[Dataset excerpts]
==*==

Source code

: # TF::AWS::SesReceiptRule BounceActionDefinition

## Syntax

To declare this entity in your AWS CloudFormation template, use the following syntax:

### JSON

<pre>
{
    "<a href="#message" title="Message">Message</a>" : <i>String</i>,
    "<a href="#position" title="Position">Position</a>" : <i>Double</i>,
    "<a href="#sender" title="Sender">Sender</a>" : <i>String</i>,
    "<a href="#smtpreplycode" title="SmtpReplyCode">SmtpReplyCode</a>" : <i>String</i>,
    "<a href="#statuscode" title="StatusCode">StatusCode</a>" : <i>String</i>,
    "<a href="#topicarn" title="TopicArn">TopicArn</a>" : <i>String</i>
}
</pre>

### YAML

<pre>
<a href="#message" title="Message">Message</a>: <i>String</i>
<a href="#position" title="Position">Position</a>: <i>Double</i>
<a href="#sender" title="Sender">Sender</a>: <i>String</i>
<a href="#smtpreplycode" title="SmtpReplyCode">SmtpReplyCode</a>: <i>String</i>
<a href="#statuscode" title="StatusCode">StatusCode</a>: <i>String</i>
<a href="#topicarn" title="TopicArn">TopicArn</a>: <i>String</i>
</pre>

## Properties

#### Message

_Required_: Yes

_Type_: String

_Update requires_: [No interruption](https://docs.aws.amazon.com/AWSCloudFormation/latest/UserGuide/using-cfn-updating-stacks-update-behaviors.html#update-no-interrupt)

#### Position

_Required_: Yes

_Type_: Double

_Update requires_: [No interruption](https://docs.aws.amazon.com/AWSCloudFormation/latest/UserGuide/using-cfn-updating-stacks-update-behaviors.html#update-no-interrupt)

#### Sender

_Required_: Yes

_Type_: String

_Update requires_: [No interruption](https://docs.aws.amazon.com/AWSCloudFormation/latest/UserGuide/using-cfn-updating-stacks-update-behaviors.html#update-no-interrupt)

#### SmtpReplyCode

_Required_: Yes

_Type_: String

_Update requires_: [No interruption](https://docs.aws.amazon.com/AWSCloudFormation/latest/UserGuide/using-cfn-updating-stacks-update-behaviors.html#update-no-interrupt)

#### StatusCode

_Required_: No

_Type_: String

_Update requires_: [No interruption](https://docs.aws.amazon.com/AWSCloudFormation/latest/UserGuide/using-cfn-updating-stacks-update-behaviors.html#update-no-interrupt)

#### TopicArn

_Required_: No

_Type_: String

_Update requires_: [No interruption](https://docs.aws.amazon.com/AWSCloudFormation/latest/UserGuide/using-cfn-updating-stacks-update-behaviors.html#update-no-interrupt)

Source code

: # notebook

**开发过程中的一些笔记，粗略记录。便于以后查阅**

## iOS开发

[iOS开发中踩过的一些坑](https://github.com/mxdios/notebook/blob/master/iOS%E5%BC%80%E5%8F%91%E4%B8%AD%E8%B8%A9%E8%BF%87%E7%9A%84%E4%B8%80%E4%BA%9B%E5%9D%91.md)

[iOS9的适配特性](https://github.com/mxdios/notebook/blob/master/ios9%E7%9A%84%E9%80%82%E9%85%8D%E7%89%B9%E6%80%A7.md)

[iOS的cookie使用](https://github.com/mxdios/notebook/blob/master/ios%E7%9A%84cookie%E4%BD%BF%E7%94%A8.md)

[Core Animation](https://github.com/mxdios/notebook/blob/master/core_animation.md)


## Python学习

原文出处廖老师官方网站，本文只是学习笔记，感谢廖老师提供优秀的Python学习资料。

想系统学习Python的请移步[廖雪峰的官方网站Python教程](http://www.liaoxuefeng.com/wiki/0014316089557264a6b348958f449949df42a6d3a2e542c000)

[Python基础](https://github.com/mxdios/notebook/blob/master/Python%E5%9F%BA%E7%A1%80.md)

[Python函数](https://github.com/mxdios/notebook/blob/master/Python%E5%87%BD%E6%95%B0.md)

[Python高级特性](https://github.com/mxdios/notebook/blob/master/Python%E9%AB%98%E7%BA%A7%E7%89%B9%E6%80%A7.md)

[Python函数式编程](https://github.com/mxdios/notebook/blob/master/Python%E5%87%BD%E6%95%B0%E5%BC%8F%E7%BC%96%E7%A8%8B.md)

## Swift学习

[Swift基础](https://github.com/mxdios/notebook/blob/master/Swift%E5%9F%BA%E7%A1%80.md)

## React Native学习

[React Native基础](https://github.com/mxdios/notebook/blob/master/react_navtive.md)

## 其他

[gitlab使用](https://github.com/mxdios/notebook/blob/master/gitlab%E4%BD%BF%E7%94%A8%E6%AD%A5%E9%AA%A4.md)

==*==

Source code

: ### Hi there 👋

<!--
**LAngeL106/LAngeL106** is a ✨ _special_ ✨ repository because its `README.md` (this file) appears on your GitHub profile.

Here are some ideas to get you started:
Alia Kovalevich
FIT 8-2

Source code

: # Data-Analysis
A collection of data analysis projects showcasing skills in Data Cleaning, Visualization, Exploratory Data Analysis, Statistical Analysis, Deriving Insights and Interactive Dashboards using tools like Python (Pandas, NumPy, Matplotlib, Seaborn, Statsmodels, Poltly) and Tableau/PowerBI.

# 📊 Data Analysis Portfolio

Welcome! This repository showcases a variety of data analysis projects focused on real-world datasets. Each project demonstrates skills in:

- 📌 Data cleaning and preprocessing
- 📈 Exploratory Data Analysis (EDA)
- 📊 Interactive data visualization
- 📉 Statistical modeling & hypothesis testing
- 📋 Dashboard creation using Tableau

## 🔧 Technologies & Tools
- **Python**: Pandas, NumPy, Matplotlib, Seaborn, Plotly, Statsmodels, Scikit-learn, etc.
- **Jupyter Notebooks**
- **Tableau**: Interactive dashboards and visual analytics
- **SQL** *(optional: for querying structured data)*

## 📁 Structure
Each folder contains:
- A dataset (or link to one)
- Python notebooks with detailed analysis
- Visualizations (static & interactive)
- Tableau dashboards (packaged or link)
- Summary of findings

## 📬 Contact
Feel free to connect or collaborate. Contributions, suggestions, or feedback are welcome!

==*==

> **TASK PROMPT**:
How many lines of the data above contain the word "Exploratory", matching case exactly? Reply with the number alone.

> **TASK SOLUTION**:
2